WHAT TO DO: Transcribe the entries below exactly.
[Opening EXERCISE MATERIALS section]
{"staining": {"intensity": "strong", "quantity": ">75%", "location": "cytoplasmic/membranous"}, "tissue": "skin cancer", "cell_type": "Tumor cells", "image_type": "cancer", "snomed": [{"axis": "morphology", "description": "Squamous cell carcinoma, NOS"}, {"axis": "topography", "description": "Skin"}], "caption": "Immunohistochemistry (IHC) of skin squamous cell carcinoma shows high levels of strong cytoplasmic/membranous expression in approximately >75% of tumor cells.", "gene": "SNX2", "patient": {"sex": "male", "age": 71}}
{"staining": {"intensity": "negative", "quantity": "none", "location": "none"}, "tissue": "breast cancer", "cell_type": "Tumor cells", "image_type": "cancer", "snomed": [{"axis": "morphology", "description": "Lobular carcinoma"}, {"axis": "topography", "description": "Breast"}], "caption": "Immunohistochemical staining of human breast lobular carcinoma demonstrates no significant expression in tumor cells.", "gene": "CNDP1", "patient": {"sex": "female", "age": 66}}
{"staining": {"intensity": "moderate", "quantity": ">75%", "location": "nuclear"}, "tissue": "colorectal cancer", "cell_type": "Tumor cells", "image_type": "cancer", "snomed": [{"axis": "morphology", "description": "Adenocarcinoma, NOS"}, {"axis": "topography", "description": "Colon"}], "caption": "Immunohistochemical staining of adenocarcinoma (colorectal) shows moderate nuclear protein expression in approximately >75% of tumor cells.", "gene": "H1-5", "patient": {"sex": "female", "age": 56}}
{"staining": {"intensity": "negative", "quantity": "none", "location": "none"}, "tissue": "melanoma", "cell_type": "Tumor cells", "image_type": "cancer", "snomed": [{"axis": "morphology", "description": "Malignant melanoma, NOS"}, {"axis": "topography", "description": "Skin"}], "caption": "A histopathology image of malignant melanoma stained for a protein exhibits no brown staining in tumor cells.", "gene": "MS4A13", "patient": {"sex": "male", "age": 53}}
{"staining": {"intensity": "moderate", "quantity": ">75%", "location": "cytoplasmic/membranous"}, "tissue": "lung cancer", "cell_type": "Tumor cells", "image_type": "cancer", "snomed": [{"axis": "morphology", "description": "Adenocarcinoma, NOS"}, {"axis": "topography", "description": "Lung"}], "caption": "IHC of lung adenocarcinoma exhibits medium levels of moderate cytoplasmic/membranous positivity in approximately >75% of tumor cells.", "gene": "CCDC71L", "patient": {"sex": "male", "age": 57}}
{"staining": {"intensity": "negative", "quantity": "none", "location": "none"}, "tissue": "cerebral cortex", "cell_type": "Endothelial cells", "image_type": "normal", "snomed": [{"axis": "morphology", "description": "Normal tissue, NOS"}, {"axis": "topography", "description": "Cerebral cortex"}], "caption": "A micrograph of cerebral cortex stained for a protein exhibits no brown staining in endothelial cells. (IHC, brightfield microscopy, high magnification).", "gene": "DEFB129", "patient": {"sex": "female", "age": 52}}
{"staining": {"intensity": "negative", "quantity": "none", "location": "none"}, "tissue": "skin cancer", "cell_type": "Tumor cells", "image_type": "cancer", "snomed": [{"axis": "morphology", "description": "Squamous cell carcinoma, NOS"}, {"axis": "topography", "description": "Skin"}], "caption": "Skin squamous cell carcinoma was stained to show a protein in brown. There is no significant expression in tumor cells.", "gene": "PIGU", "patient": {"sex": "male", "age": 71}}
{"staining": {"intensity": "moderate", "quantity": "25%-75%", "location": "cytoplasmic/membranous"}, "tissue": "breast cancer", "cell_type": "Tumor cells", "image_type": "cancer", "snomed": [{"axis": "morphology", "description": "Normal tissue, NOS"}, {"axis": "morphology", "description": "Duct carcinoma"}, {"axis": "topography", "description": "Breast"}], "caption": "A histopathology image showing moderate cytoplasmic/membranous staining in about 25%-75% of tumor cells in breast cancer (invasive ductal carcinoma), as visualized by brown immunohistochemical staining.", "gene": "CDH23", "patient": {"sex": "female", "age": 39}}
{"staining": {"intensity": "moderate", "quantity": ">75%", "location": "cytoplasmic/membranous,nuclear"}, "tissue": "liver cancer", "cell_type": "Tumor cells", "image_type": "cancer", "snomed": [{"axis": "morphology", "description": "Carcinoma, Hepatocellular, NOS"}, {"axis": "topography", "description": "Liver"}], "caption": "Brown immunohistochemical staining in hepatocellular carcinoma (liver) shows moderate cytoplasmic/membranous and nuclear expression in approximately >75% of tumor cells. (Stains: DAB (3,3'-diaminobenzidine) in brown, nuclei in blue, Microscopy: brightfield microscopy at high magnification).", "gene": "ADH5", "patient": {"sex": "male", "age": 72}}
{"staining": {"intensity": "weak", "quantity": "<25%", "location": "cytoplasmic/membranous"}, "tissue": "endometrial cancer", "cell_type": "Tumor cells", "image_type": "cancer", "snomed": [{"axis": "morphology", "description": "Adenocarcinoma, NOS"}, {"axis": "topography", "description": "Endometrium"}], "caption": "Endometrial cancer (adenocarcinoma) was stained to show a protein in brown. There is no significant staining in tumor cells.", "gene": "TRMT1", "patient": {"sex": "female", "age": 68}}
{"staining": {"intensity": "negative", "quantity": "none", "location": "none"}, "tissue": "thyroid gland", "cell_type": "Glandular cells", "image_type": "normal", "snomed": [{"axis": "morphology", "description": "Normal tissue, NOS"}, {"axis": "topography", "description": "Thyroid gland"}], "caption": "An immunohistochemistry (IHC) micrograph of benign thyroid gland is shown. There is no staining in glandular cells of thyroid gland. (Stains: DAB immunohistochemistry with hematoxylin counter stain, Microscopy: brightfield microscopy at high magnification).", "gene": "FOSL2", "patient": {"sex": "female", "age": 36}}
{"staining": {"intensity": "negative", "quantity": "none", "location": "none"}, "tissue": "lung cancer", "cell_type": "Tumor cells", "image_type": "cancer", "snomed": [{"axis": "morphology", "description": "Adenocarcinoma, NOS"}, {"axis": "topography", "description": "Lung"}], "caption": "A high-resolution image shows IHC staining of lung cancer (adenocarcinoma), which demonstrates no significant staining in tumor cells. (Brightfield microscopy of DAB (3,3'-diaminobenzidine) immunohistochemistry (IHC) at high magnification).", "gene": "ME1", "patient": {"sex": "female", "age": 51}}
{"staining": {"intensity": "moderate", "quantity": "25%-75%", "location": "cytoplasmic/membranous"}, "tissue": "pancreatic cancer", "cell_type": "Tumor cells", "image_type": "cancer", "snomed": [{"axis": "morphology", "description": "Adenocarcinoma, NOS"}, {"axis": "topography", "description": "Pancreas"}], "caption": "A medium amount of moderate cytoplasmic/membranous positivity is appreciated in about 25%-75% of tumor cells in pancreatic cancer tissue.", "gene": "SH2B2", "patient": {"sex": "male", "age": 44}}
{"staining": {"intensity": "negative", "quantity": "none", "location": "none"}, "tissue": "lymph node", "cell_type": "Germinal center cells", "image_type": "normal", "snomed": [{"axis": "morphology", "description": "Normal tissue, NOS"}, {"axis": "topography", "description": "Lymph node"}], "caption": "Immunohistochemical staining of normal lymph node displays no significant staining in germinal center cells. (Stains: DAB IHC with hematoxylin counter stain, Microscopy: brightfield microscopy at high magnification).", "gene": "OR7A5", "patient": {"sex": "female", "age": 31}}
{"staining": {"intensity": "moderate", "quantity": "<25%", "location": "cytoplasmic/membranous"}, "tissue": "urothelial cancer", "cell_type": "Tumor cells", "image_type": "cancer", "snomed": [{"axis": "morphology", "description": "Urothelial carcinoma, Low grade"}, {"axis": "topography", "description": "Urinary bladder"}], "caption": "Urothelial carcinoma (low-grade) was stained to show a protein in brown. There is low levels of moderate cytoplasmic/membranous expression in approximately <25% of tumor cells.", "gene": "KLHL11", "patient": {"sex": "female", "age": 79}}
[Closing EXERCISE MATERIALS section]
ANSWER FOR THE TASK:
{"staining": {"intensity": "strong", "quantity": ">75%", "location": "cytoplasmic/membranous"}, "tissue": "skin cancer", "cell_type": "Tumor cells", "image_type": "cancer", "snomed": [{"axis": "morphology", "description": "Squamous cell carcinoma, NOS"}, {"axis": "topography", "description": "Skin"}], "caption": "Immunohistochemistry (IHC) of skin squamous cell carcinoma shows high levels of strong cytoplasmic/membranous expression in approximately >75% of tumor cells.", "gene": "SNX2", "patient": {"sex": "male", "age": 71}}
{"staining": {"intensity": "negative", "quantity": "none", "location": "none"}, "tissue": "breast cancer", "cell_type": "Tumor cells", "image_type": "cancer", "snomed": [{"axis": "morphology", "description": "Lobular carcinoma"}, {"axis": "topography", "description": "Breast"}], "caption": "Immunohistochemical staining of human breast lobular carcinoma demonstrates no significant expression in tumor cells.", "gene": "CNDP1", "patient": {"sex": "female", "age": 66}}
{"staining": {"intensity": "moderate", "quantity": ">75%", "location": "nuclear"}, "tissue": "colorectal cancer", "cell_type": "Tumor cells", "image_type": "cancer", "snomed": [{"axis": "morphology", "description": "Adenocarcinoma, NOS"}, {"axis": "topography", "description": "Colon"}], "caption": "Immunohistochemical staining of adenocarcinoma (colorectal) shows moderate nuclear protein expression in approximately >75% of tumor cells.", "gene": "H1-5", "patient": {"sex": "female", "age": 56}}
{"staining": {"intensity": "negative", "quantity": "none", "location": "none"}, "tissue": "melanoma", "cell_type": "Tumor cells", "image_type": "cancer", "snomed": [{"axis": "morphology", "description": "Malignant melanoma, NOS"}, {"axis": "topography", "description": "Skin"}], "caption": "A histopathology image of malignant melanoma stained for a protein exhibits no brown staining in tumor cells.", "gene": "MS4A13", "patient": {"sex": "male", "age": 53}}
{"staining": {"intensity": "moderate", "quantity": ">75%", "location": "cytoplasmic/membranous"}, "tissue": "lung cancer", "cell_type": "Tumor cells", "image_type": "cancer", "snomed": [{"axis": "morphology", "description": "Adenocarcinoma, NOS"}, {"axis": "topography", "description": "Lung"}], "caption": "IHC of lung adenocarcinoma exhibits medium levels of moderate cytoplasmic/membranous positivity in approximately >75% of tumor cells.", "gene": "CCDC71L", "patient": {"sex": "male", "age": 57}}
{"staining": {"intensity": "negative", "quantity": "none", "location": "none"}, "tissue": "cerebral cortex", "cell_type": "Endothelial cells", "image_type": "normal", "snomed": [{"axis": "morphology", "description": "Normal tissue, NOS"}, {"axis": "topography", "description": "Cerebral cortex"}], "caption": "A micrograph of cerebral cortex stained for a protein exhibits no brown staining in endothelial cells. (IHC, brightfield microscopy, high magnification).", "gene": "DEFB129", "patient": {"sex": "female", "age": 52}}
{"staining": {"intensity": "negative", "quantity": "none", "location": "none"}, "tissue": "skin cancer", "cell_type": "Tumor cells", "image_type": "cancer", "snomed": [{"axis": "morphology", "description": "Squamous cell carcinoma, NOS"}, {"axis": "topography", "description": "Skin"}], "caption": "Skin squamous cell carcinoma was stained to show a protein in brown. There is no significant expression in tumor cells.", "gene": "PIGU", "patient": {"sex": "male", "age": 71}}
{"staining": {"intensity": "moderate", "quantity": "25%-75%", "location": "cytoplasmic/membranous"}, "tissue": "breast cancer", "cell_type": "Tumor cells", "image_type": "cancer", "snomed": [{"axis": "morphology", "description": "Normal tissue, NOS"}, {"axis": "morphology", "description": "Duct carcinoma"}, {"axis": "topography", "description": "Breast"}], "caption": "A histopathology image showing moderate cytoplasmic/membranous staining in about 25%-75% of tumor cells in breast cancer (invasive ductal carcinoma), as visualized by brown immunohistochemical staining.", "gene": "CDH23", "patient": {"sex": "female", "age": 39}}
{"staining": {"intensity": "moderate", "quantity": ">75%", "location": "cytoplasmic/membranous,nuclear"}, "tissue": "liver cancer", "cell_type": "Tumor cells", "image_type": "cancer", "snomed": [{"axis": "morphology", "description": "Carcinoma, Hepatocellular, NOS"}, {"axis": "topography", "description": "Liver"}], "caption": "Brown immunohistochemical staining in hepatocellular carcinoma (liver) shows moderate cytoplasmic/membranous and nuclear expression in approximately >75% of tumor cells. (Stains: DAB (3,3'-diaminobenzidine) in brown, nuclei in blue, Microscopy: brightfield microscopy at high magnification).", "gene": "ADH5", "patient": {"sex": "male", "age": 72}}
{"staining": {"intensity": "weak", "quantity": "<25%", "location": "cytoplasmic/membranous"}, "tissue": "endometrial cancer", "cell_type": "Tumor cells", "image_type": "cancer", "snomed": [{"axis": "morphology", "description": "Adenocarcinoma, NOS"}, {"axis": "topography", "description": "Endometrium"}], "caption": "Endometrial cancer (adenocarcinoma) was stained to show a protein in brown. There is no significant staining in tumor cells.", "gene": "TRMT1", "patient": {"sex": "female", "age": 68}}
{"staining": {"intensity": "negative", "quantity": "none", "location": "none"}, "tissue": "thyroid gland", "cell_type": "Glandular cells", "image_type": "normal", "snomed": [{"axis": "morphology", "description": "Normal tissue, NOS"}, {"axis": "topography", "description": "Thyroid gland"}], "caption": "An immunohistochemistry (IHC) micrograph of benign thyroid gland is shown. There is no staining in glandular cells of thyroid gland. (Stains: DAB immunohistochemistry with hematoxylin counter stain, Microscopy: brightfield microscopy at high magnification).", "gene": "FOSL2", "patient": {"sex": "female", "age": 36}}
{"staining": {"intensity": "negative", "quantity": "none", "location": "none"}, "tissue": "lung cancer", "cell_type": "Tumor cells", "image_type": "cancer", "snomed": [{"axis": "morphology", "description": "Adenocarcinoma, NOS"}, {"axis": "topography", "description": "Lung"}], "caption": "A high-resolution image shows IHC staining of lung cancer (adenocarcinoma), which demonstrates no significant staining in tumor cells. (Brightfield microscopy of DAB (3,3'-diaminobenzidine) immunohistochemistry (IHC) at high magnification).", "gene": "ME1", "patient": {"sex": "female", "age": 51}}
{"staining": {"intensity": "moderate", "quantity": "25%-75%", "location": "cytoplasmic/membranous"}, "tissue": "pancreatic cancer", "cell_type": "Tumor cells", "image_type": "cancer", "snomed": [{"axis": "morphology", "description": "Adenocarcinoma, NOS"}, {"axis": "topography", "description": "Pancreas"}], "caption": "A medium amount of moderate cytoplasmic/membranous positivity is appreciated in about 25%-75% of tumor cells in pancreatic cancer tissue.", "gene": "SH2B2", "patient": {"sex": "male", "age": 44}}
{"staining": {"intensity": "negative", "quantity": "none", "location": "none"}, "tissue": "lymph node", "cell_type": "Germinal center cells", "image_type": "normal", "snomed": [{"axis": "morphology", "description": "Normal tissue, NOS"}, {"axis": "topography", "description": "Lymph node"}], "caption": "Immunohistochemical staining of normal lymph node displays no significant staining in germinal center cells. (Stains: DAB IHC with hematoxylin counter stain, Microscopy: brightfield microscopy at high magnification).", "gene": "OR7A5", "patient": {"sex": "female", "age": 31}}
{"staining": {"intensity": "moderate", "quantity": "<25%", "location": "cytoplasmic/membranous"}, "tissue": "urothelial cancer", "cell_type": "Tumor cells", "image_type": "cancer", "snomed": [{"axis": "morphology", "description": "Urothelial carcinoma, Low grade"}, {"axis": "topography", "description": "Urinary bladder"}], "caption": "Urothelial carcinoma (low-grade) was stained to show a protein in brown. There is low levels of moderate cytoplasmic/membranous expression in approximately <25% of tumor cells.", "gene": "KLHL11", "patient": {"sex": "female", "age": 79}}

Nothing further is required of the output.